Ils sont six à pouvoir porter le titre de Grands Moghols : Babur, Humayun, Akbar, Djahangir, Chah Djahan et Awrengzeb qui règnent sur les Indes de 1526 à 1707. Leurs successeurs jusqu'en 1857, année où les Anglais renversent la dynastie avant de ramasser la couronne pour la placer sur la tête de la reine Victoria (1877), ne le méritent pas : ce sont des pantins. Les princes rivalisent, se déchirent, ne font que passer sur le trône : dix se succèdent entre 1707 et 1761. Le premier, Bahadur Chah, (1707-1711) aurait peut-être pu sauver l'empire, mais il est trop vieux et doit d'abord éliminer son frère et compétiteur. Les autres sont des débiles, des débauchés, des avides et, de surcroît, des pauvres. Le trésor impérial a fondu en partie dans les campagnes d'Awrengzeb. Les malheurs subséquents l'achèvent : le dernier des grands conquérants asiatiques, un Turc du Khorassan, Nadir, se fait proclamer chah d'Iran en 1736. Il traverse l'Afghanistan, écrase les Indiens, entre dans Delhi (1739), y tue, viole, pille les palais impériaux et ceux des particuliers. La caravane qui emporte son butin compte dix mille chameaux, mille éléphants, sept mille chevaux.

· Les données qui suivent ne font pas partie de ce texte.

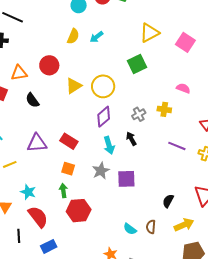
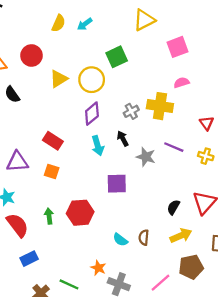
pink square: (185, 42) -> (177, 47), moved, turned 36
green square: (137, 64) -> (117, 57), moved
pink semicircle: (183, 88) -> (181, 83), turned -40
yellow cross: (164, 109) -> (160, 106), size x1.6
purple triangle: (37, 143) -> (17, 162), moved
gray star: (101, 171) -> (146, 157), moved, turned -30
green arrow: (63, 191) -> (49, 216), moved
black semicircle: (168, 201) -> (173, 207), moved
red hexagon: (79, 211) -> (80, 213), moved

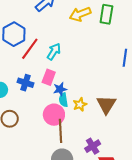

L'empire ne s'en relève pas. Le Pendjab passe à l'Iran, les rajahs recouvrent leur indépendance. Les Mahrattes, seule puissance subsistant alors en Inde, commettent l'erreur de défier Ahmad Khan Abdali, le successeur de Nadir Chah. Ils sont écrasés à Panipat (1761), là où par trois fois se joua le destin du sous-continent. Il ne reste rien pour s'opposer aux entreprises européennes. On sait comment les Anglais l'emportent. L'empire connaît un siècle et demi de décadence, puis de vassalité, alors qu'il a vécu cent quatre-vingt-un ans dans une gloire au souvenir impérissable.


Et Babur, prince de génie, crée l'Empire moghol


Il est nommé moghol, c'est-à-dire mongol, parce qu'en Asie centrale tout chef de guerre de quelque envergure se réfère au souvenir de Gengis Khan. Il est pourtant turc, plus exactement turc timouride. Babur, descendant de Tamerlan à la cinquième génération, a d'abord cherché à régner dans la capitale de son aïeul, Samarcande. En vain. Il se résigne, en 1504, à devenir roi de Kabul pour cependant, dernier de sa famille, prendre trois ans plus tard le titre de padichah, empereur. Il y a là une double promesse : Babur devient un héritier légitime et – l'histoire l'a appris – Kabul, par sa position, invite à descendre en Inde. D'ailleurs, il le dit : il y a déjà longtemps que les Turcs n'y sont pas allés et, puisque l'empire de Delhi, l'empire du Nord des Indes, est aux mains d'Afghans, les Lodi, il est nécessaire et juste de les remplacer. Après quatre campagnes exploratoires, Babur, en novembre 1525, en commence la conquête. Rien n'est plus surprenant que de lire dans ses Mémoires, un des chefs-d'œuvre de la littérature turque, avec quelle simplicité il note cet événement.

Il a douze mille hommes avec lui. C'est peu. Il a du génie. C'est beaucoup. Le 21 avril 1526, il vainc Ibrahim Lodi à Panipat. Le 24, il entre à Delhi, le 10 mai à Agra. L'Empire moghol est né. Quatre ans plus tard, il meurt, âgé de quarante-huit ans ! Il s'est rendu maître de tout le nord du pays jusqu'au Bengale, occupé en 1529.

À côté de cette extraordinaire personnalité, génial chef de guerre, poète de talent (Divan), mémorialiste hors pair (Les Événements), et simplement homme amoureux de la vie, des fleurs, des jardins, de tous les plaisirs, et capable de s'en repentir, son fils paraît falot. Il ne l'est pas. Intelligent, bon soldat, très cultivé, parlant quatre langues et connaissant les sciences, il doit faire face, dès la mort de son père, aux soulèvements de ses frères, des Afghans dépossédés et de tous ceux qui, du Bengale à l'Oxus, n'acceptent pas la domination « moghole ». Il n'y résiste pas. Lorsqu'en 1540 un Turc d'Afghanistan, Chir Chah, l'oblige à s'exiler, Humayun a alors toutes les chances : non seulement l'Iran le reçoit royalement et met une armée à sa disposition, mais en 1545 Chir Chah meurt accidentellement, ne laissant qu'un fils médiocre et un merveilleux tombeau qui se dresse sur un îlot à Sassaram. C‘est long, mais Humayun reconquiert son empire. À Delhi en 1555, il se tue six mois plus tard en tombant dans un escalier. Sa veuve lui élève dans cette ville un grandiose mausolée, le premier de ces palais funéraires qui, malgré la loi de l'islam, étaient de mode en Asie centrale.